* begin Document extract *
Teachers' leaders said his action showed a lack of faith in the quality of state education from a man who is in charge of running England's 24,000 state schools.

Mr Johnson said he had taken the step because there was no local secondary school with teaching to match the boy's aptitude. His mother, a single parent, had been granted a place for him at a local private school but it had used the funds available for bursaries for pupils from poorer homes.

The MP for Hull West and Hessle told the London Evening Standard: "I had a single mother come to me in Hull and ask that I write a supporting letter because the private school she wanted her son to go to and which had accepted him had run out of bursaries.

"She couldn't possibly afford it. It would have been the end of a chance for him. She just doesn't have a suitable school close at hand and he is a very bright boy who wants to do science."

Mr Johnson's local education authority, Hull, last year had one of the worst records in the country, being last but one of the 150 authorities in England for providing "value added" for pupils -improving on the exam results expected of them when they start.
* end Document extract *
* begin Given data *
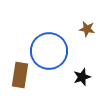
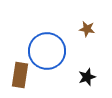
blue circle: moved 2 px left
black star: moved 5 px right
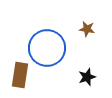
blue circle: moved 3 px up
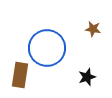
brown star: moved 6 px right
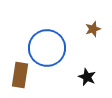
brown star: rotated 28 degrees counterclockwise
black star: rotated 30 degrees counterclockwise
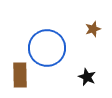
brown rectangle: rotated 10 degrees counterclockwise
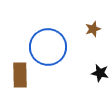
blue circle: moved 1 px right, 1 px up
black star: moved 13 px right, 4 px up; rotated 12 degrees counterclockwise
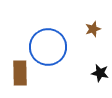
brown rectangle: moved 2 px up
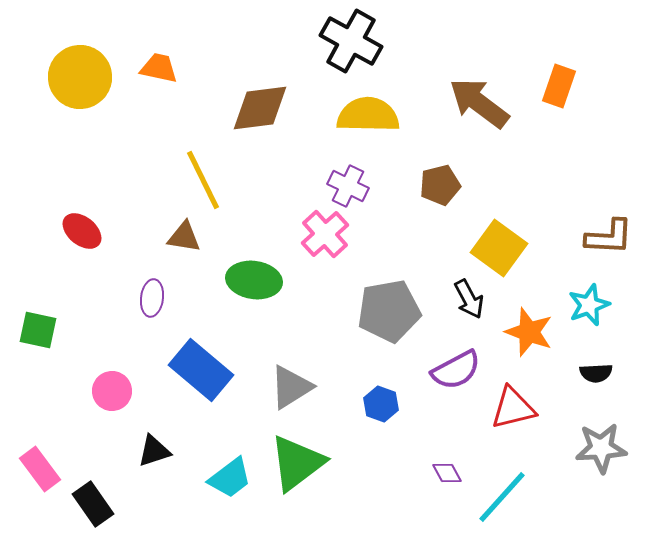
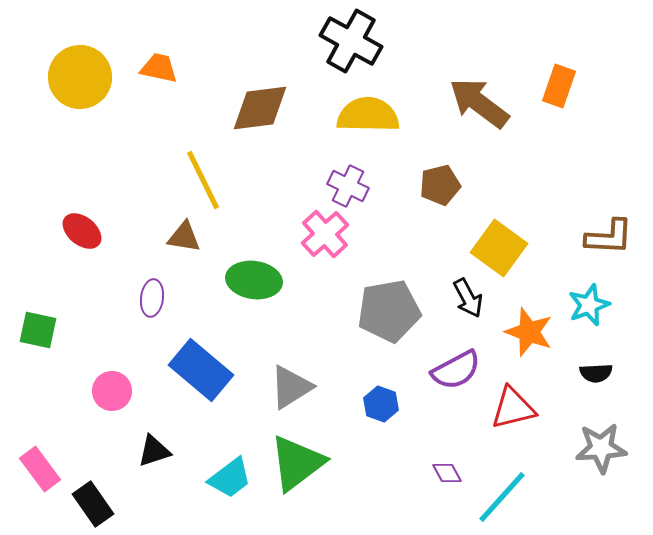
black arrow: moved 1 px left, 1 px up
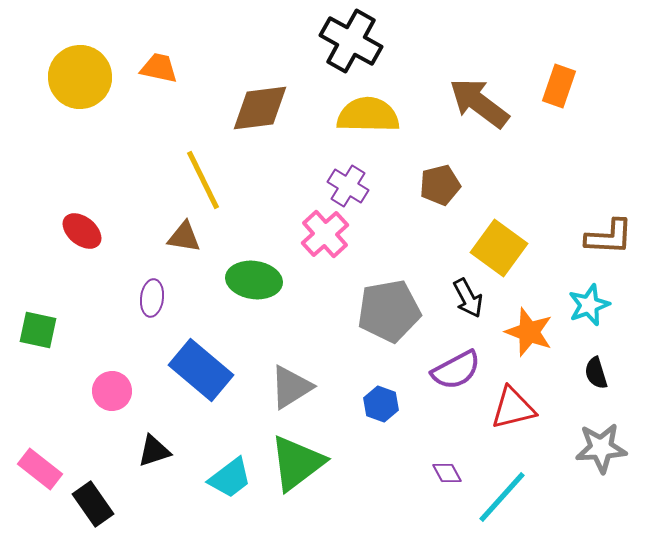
purple cross: rotated 6 degrees clockwise
black semicircle: rotated 76 degrees clockwise
pink rectangle: rotated 15 degrees counterclockwise
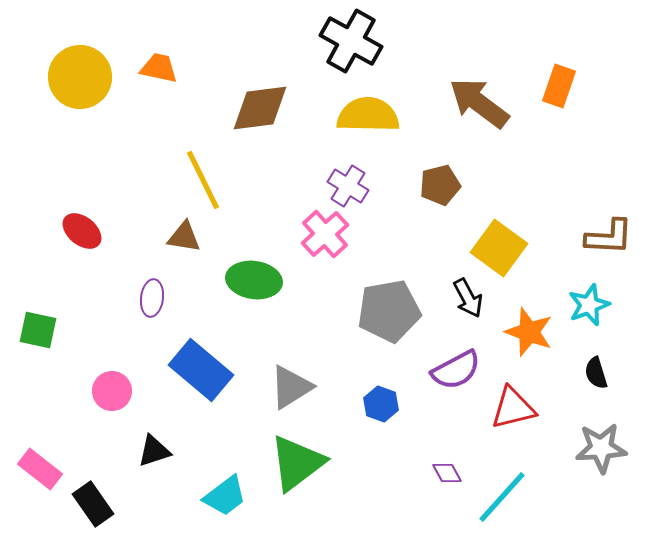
cyan trapezoid: moved 5 px left, 18 px down
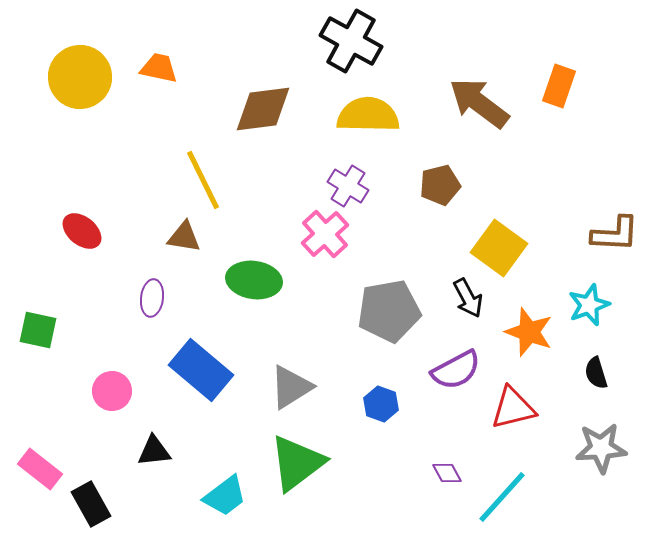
brown diamond: moved 3 px right, 1 px down
brown L-shape: moved 6 px right, 3 px up
black triangle: rotated 12 degrees clockwise
black rectangle: moved 2 px left; rotated 6 degrees clockwise
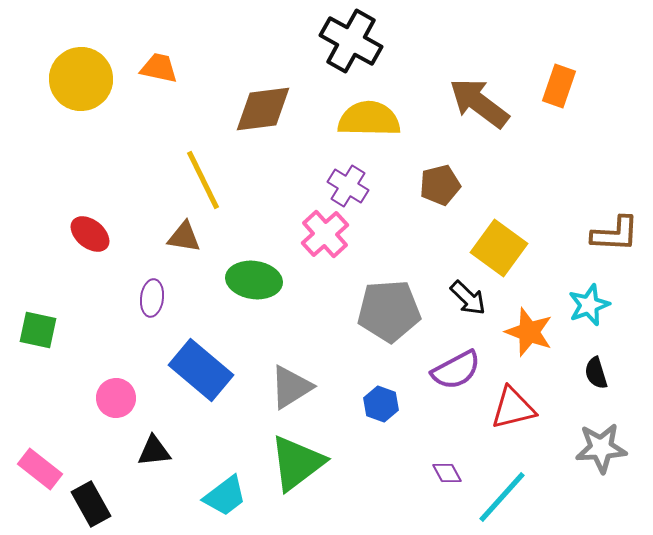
yellow circle: moved 1 px right, 2 px down
yellow semicircle: moved 1 px right, 4 px down
red ellipse: moved 8 px right, 3 px down
black arrow: rotated 18 degrees counterclockwise
gray pentagon: rotated 6 degrees clockwise
pink circle: moved 4 px right, 7 px down
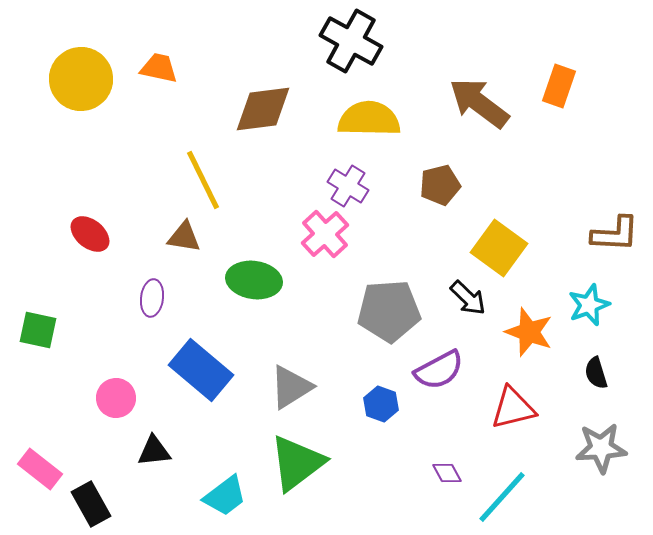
purple semicircle: moved 17 px left
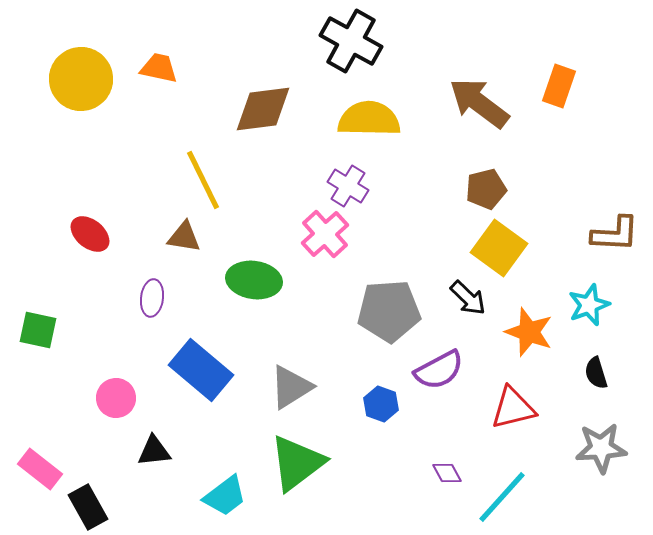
brown pentagon: moved 46 px right, 4 px down
black rectangle: moved 3 px left, 3 px down
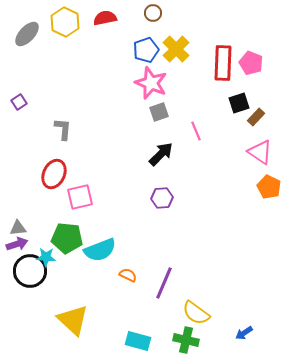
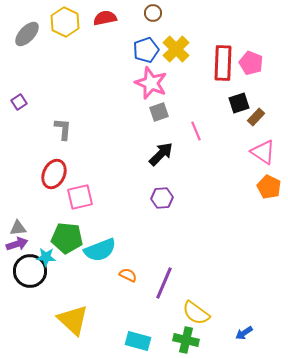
pink triangle: moved 3 px right
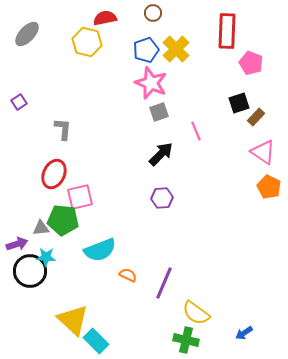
yellow hexagon: moved 22 px right, 20 px down; rotated 12 degrees counterclockwise
red rectangle: moved 4 px right, 32 px up
gray triangle: moved 23 px right
green pentagon: moved 4 px left, 18 px up
cyan rectangle: moved 42 px left; rotated 30 degrees clockwise
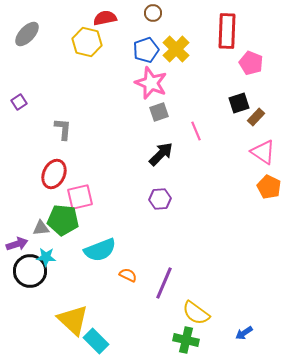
purple hexagon: moved 2 px left, 1 px down
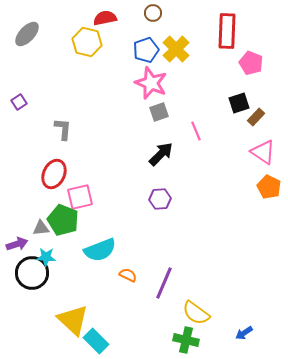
green pentagon: rotated 16 degrees clockwise
black circle: moved 2 px right, 2 px down
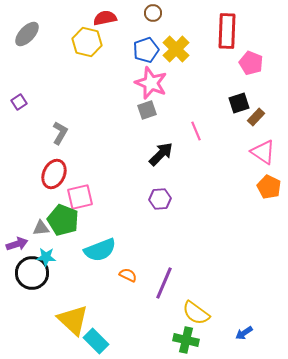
gray square: moved 12 px left, 2 px up
gray L-shape: moved 3 px left, 4 px down; rotated 25 degrees clockwise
* end Given data *
▶ _Task to carry out_
Reproduce verbatim the part of the news extract from "Teachers' leaders said" up to and including "24,000 state schools.". The rows are separate material and have no connection to the news extract.

▶ _Answer to the problem_
Teachers' leaders said his action showed a lack of faith in the quality of state education from a man who is in charge of running England's 24,000 state schools.